With his presidential executive order on Promoting Energy Independence and Economic Growth, President Trump took an important first step to restore balance in environmental regulatory policymaking through his order that the Environmental Protection Agency review and withdraw the Clean Power Plan. In its stated purpose, the executive order calls for environmental regulations that “comply with the law, (and) are of greater benefit than cost.”

This balance is not new policy, but dates back to the original legislative intent when federal environmental laws were first adopted. During his 1971 testimony in support of passage of the Clean Air Act, Ralph Nader testified that to “simply enforce the pollution laws” without examining the “problem of environmental layoffs or closedowns” “would be too narrow a policy and a cruel one at that for workers” and could lead to a “regime of fear and economic insecurity … spread(ing) through the blue-collar labor force.”

Nader’s concern became a reality with the EPA’s adoption in 2015 of the CPP — largely considered the most sweeping regulation in EPA history. The CPP mandated overhaul of competitive electricity production in the United States by imposing aggressive new standards on power plants and prioritizing carbon content over affordability, reliability and safety. Under the premise of climate change, former President Obama sought to impose a regulatory burden that would have resulted in punishing costs to the poor and working class without achieving any substantive benefit addressing worldwide temperatures.
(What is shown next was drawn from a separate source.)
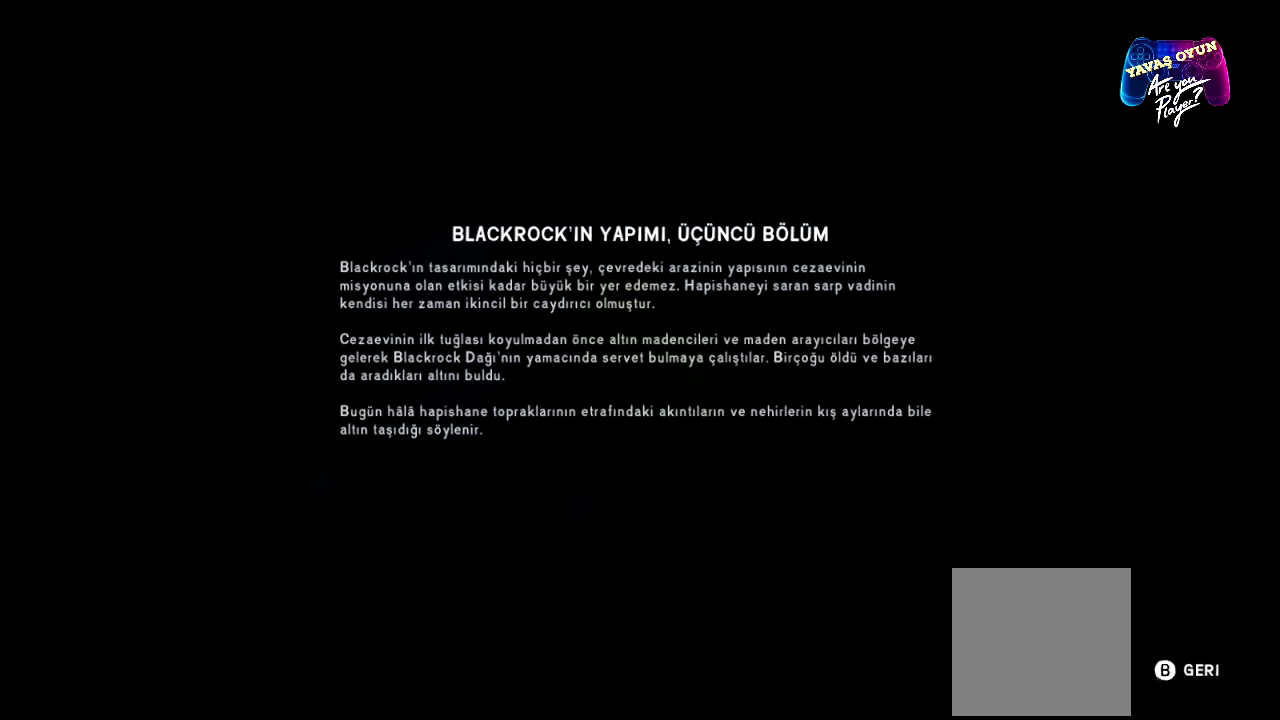
{"buttons": [], "left_stick": "center", "right_stick": "center", "events": [[17, "X", "up"]]}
Using the EPA’s own data, the most optimistically calculated returns the CPP was predicted to deliver were a 0.01 degree Celsius decrease in global temperature by 2100 and a reduction of global sea level rise by 0.01 of an inch — less than the thickness of three sheets of paper. In her testimony before Congress, former EPA administrator Gina McCarthy sought to justify the CPP as “enormous benefit in showing sort of domestic leadership.” The EPA’s uplifting of symbolism over real impact isn’t new. A year earlier, confronted with the “one-one hundredth of a degree” benefit from the CPP, McCarthy responded in saying that “the value of this rule is not measured in that way (by temperature data). It is measured in showing strong domestic action which can actually trigger global action.” The executive order recognizes that environmental regulatory policymaking should accomplish much more than mere symbolic gestures.
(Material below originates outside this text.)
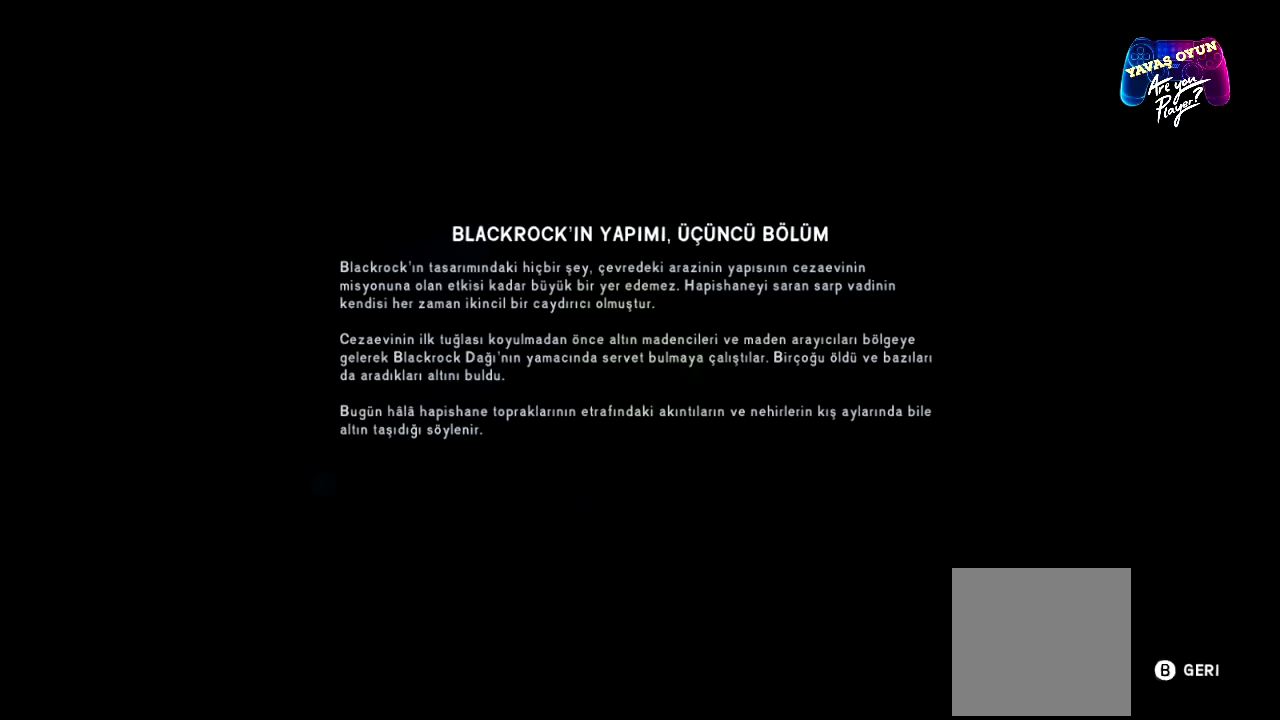
{"buttons": [], "left_stick": "center", "right_stick": "center", "events": []}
These anemic returns are in sharp contrast to the projected annual $29 billion regulatory cost for the CPP. In Texas alone, the Electric Reliability Council of Texas estimated that the CPP would increase energy costs for consumers by up to 16 percent by 2030. These additional costs would hurt some more than others — increases in energy prices are disparately burdensome on the poor.
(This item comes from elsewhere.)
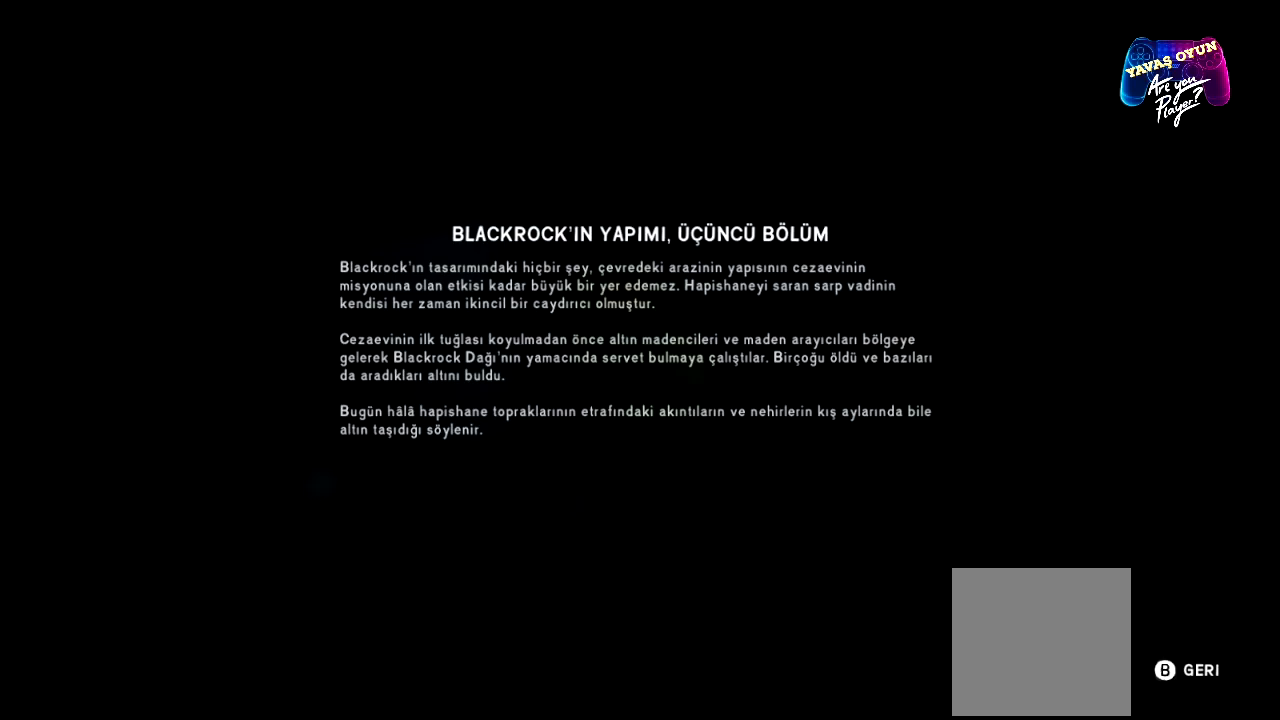
{"buttons": [], "left_stick": "center", "right_stick": "center", "events": []}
On average, low-income households spend more than three times the percentage of their income on electricity, heating and cooling than higher-income families do. And it doesn’t stop there. Energy price and availability are directly tied to human health and welfare. According to a 2011 survey of low-income households, high energy bills saw 24 percent of households go without food for a day, 37 percent went without medical or dental care, and 19 percent had a member become sick due to lack of heating in the home.

A 2015 National Black Chamber of Commerce study estimated that the increase in electricity rates caused by the CPP would severely affect “low-income groups, blacks and Hispanics,” and would cost U.S. consumers $284 billion more for energy in 2020 than they did in 2012. Household electricity prices under the rule would rise an average of $1,652, or about $240 more per year.

Besides failing to deliver meaningful improvement in environmental quality, the CPP failed as a policy because of the cost of the regulatory burden not only on the economy as a whole but upon each individual American. Access to reliable, affordable electricity in today’s society is a necessity, not a luxury. Across the world, primitive energy systems still shackle 1.3 billion people to crushing poverty. Clean, stable power and electricity, delivered at scale and on demand is fundamental to human thriving.

The president’s executive order recognizes that the foundation of good environmental regulatory policymaking requires finding the balance between substantive benefit and cost. The order protects against the Clean Power Plan’s radical regulations for the purpose of a merely symbolic gesture — a gesture that would have left little benefits, punitive harm and forgotten Americans in its wake.